The further optimizations are based on the understanding of how SCIP handles non-convex polynomial constraints [9, 22]. Because any polynomials may be converted to a sum of bilinear summands by introducing additional variables and constraints, it is enough to explain how SCIP handles a bilinear function in constraints. SCIP uses the so called McCormik envelopes which give convex lower bound and concave upper bound (both are piecewise linear) for a bilinear function on a rectangle (Fig. 1).

Fig. 1.
figure 1

McCormik convex lower bound and concave upper bound for bilinear function.

The smaller the diameter of the rectangle the more is the accuracy of convex approximations and the better is the lower bound for global optimum value given by solving of relaxed convex subproblems. Thus the greater the number of “small” rectangles, the higher the accuracy of the B&B algorithm. As a rough approximation, assume that the memory consumption is proportional to the current number of rectangles overlapping the feasible domain in problems (1) and (2). Assume also that the number of rectangles is proportional to the multi-dimension volume of the domain. Let’s divide the domain, e.g. into two equal subdomains with twice as less volume (Fig. 2), and solve these subproblems in parallel by using different SCIP processes and exchanging incumbents between the solvers. One can hope that in this case each solver process will require twice as less memory. This approach allows to solve the problem in parallel while reducing the system requirements of individual tasks.

Fig. 2.
figure 2

Domain decomposition idea for global optimization.

Consider a possible simple decomposition into subdomains with equal volumes. Let’s \(K{\leqslant }(N{-}1)\), take vectors \(x_k,k{=}2{:}K{+}1\) (beginning from 2, because \(x_1\) is fixed to (0, 0, 1)) and perform decomposition by their first coordinate’s sign. Formally, for any K-set of parameters \(\left\{ p_k{=}{\pm }1, k{=}1{:}K\right\} \) the following inequality constraints should be added to problems (1) or (2): \(p_k {\cdot } x_{k{+}1,1} {\,\leqslant }\,0 , \left( k=1{:}K\right) \). Thus the original problem can be subdivided into \(2^K\) subproblems.

We have run several experiments for solving the Tammes problem using the DDBNB application and the HPC4 cluster at NRC KI. In the experiment with \(N{=}8\) and \(K{=}7\) the problem has been decomposed into 128 tasks that were completed within 100 min. The task execution trace for this experiment is presented on Fig. 3. Note the large imbalance in the task run times that is due to the chosen decomposition approach. We plan to address this issue in the future by using other decomposition methods producing much more subproblems that may be more balanced. Preliminary experiments were conducted for the Tammes problem with \(N{=}9\) and \(K{=}8\). In this case 256 subproblems were generated and the computations were successfully completed in about three days.

Fig. 3.
figure 3

Trace of solving the Tammes problem \(N{=}8\) at HPC4 cluster at NRC KI.

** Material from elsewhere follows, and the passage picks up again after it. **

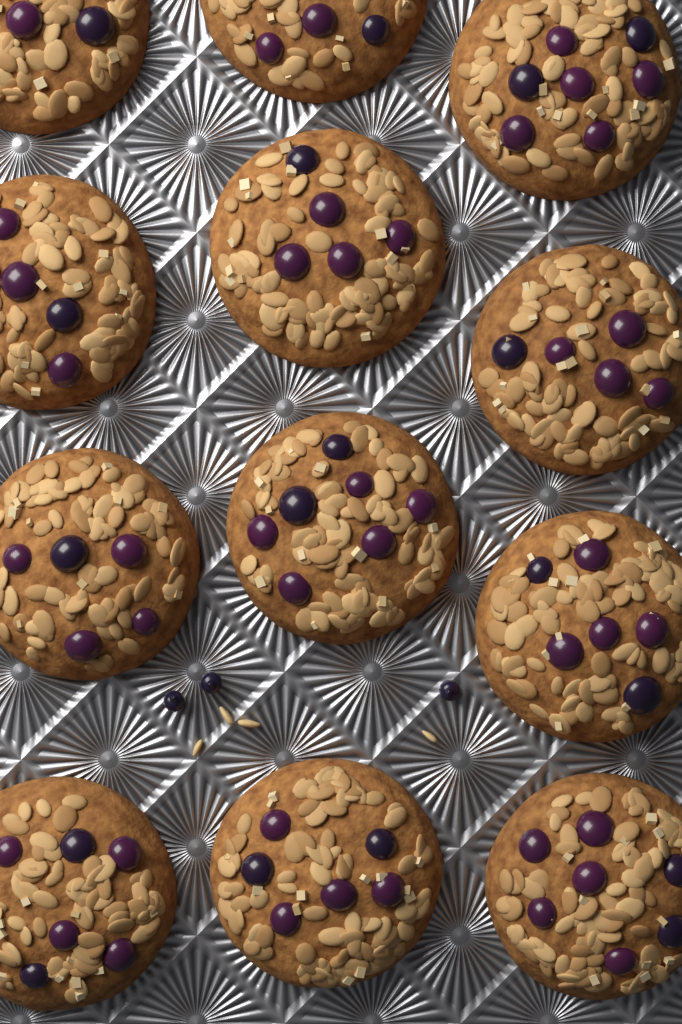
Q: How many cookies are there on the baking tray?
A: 12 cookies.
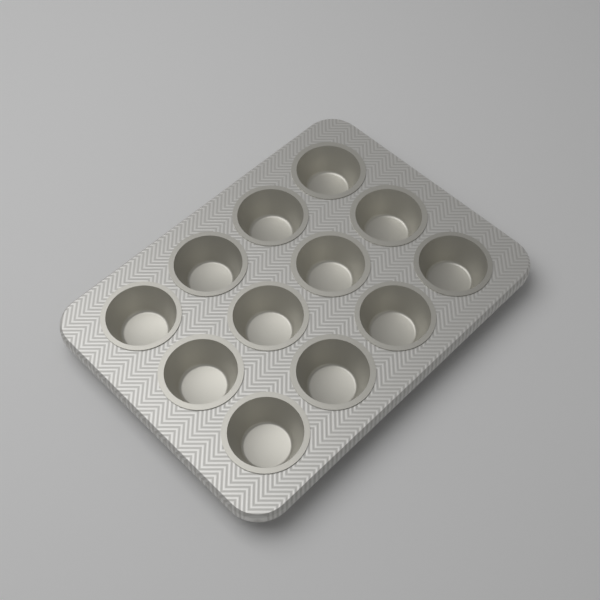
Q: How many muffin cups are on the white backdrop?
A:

6 Conclusion and Future Work

In this paper we have presented the integration of Everest platform with HPC resources of supercomputing centers. The described implementation has been tested by solving hard global optimization problems with the DDBNB Everest application. The use of HPC resources with DDBNB has provided the significant increment in computing power available for our experiments. A number of improvements has been made in Everest and its agent in order to support the efficient use of HPC resources and overcome the limitations found during the early experiments. The presented approach enables convenient access to HPC resources, execution of many-task applications, and pooling of multiple resources for running distributed computations.

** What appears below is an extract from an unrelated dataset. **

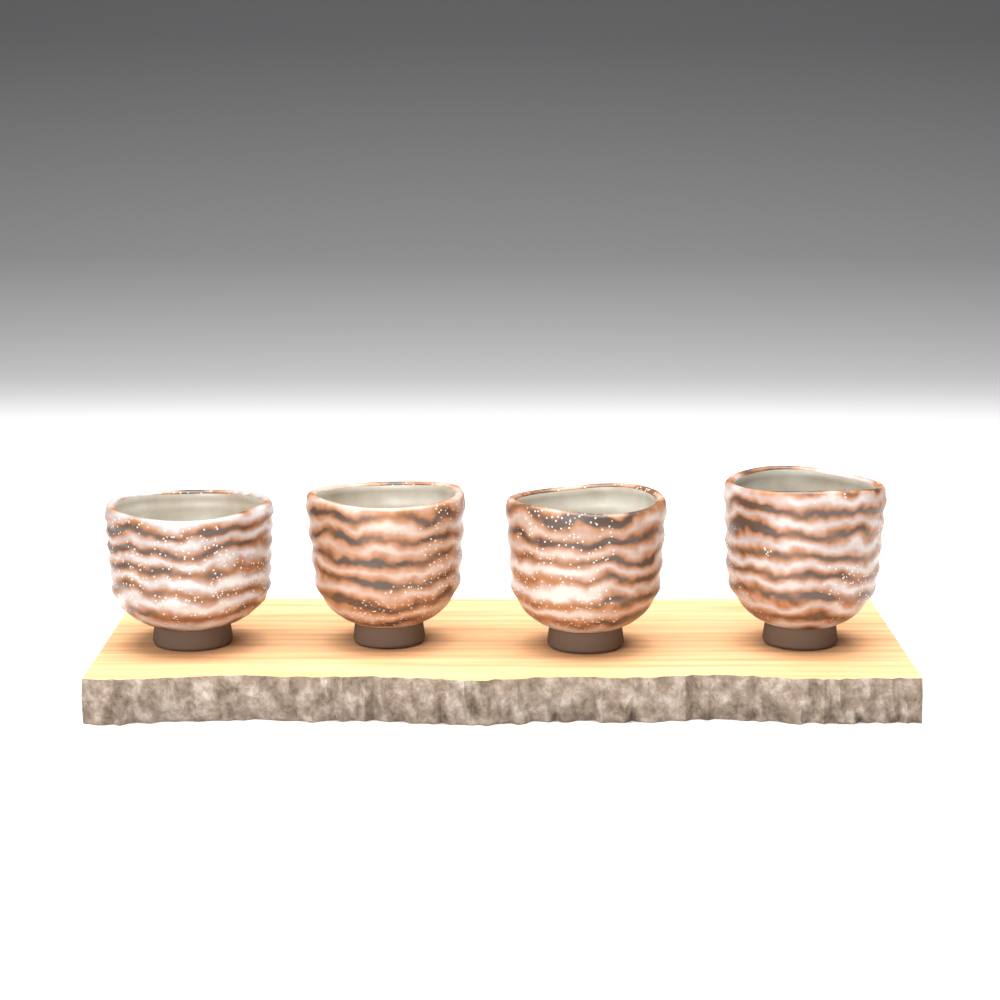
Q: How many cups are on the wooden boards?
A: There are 4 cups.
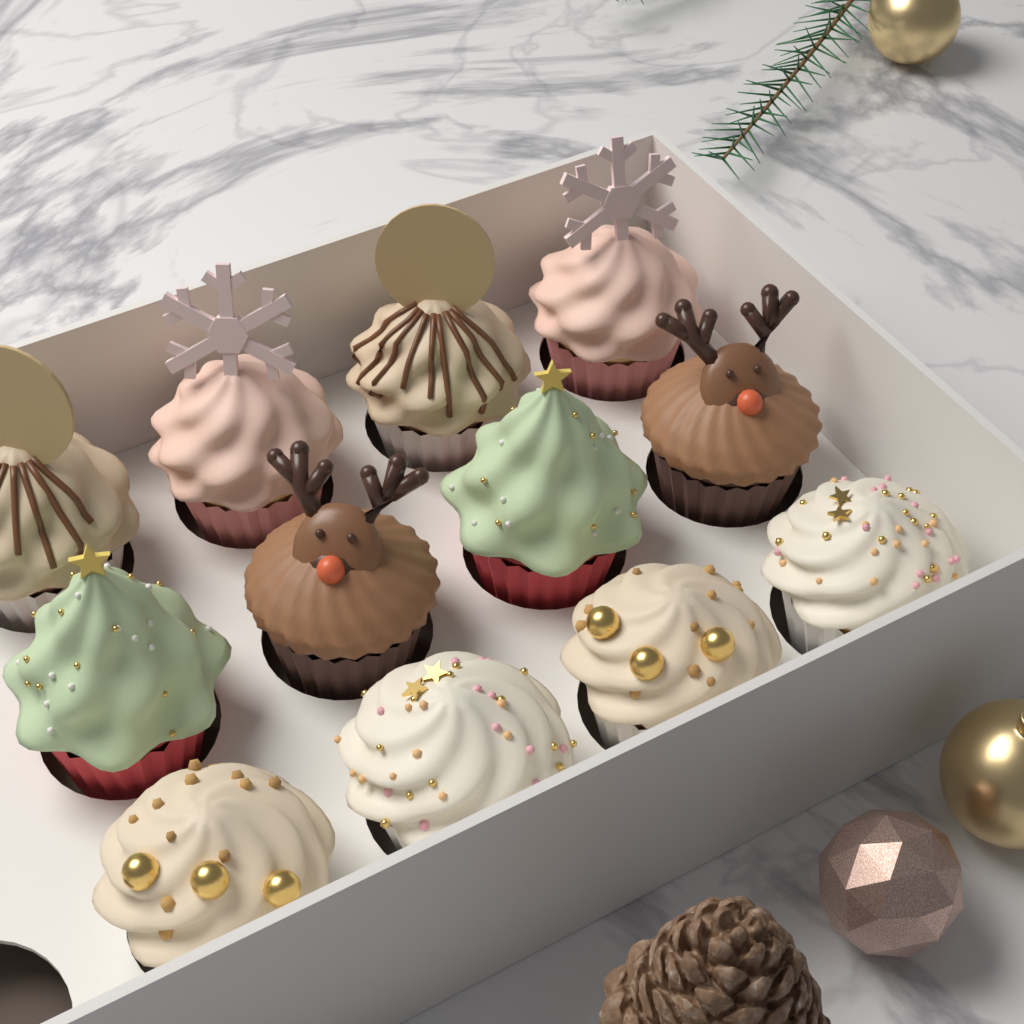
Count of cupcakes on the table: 12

Future work will focus on integration with other supercomputing centers and improving the described implementation. We also plan to conduct the large-scale experiments involving resources of multiple centers via Everest. Regarding the DDBNB application, we plan to investigate the use of alternative decomposition rules producing thousands of subtasks for solving the considered problems.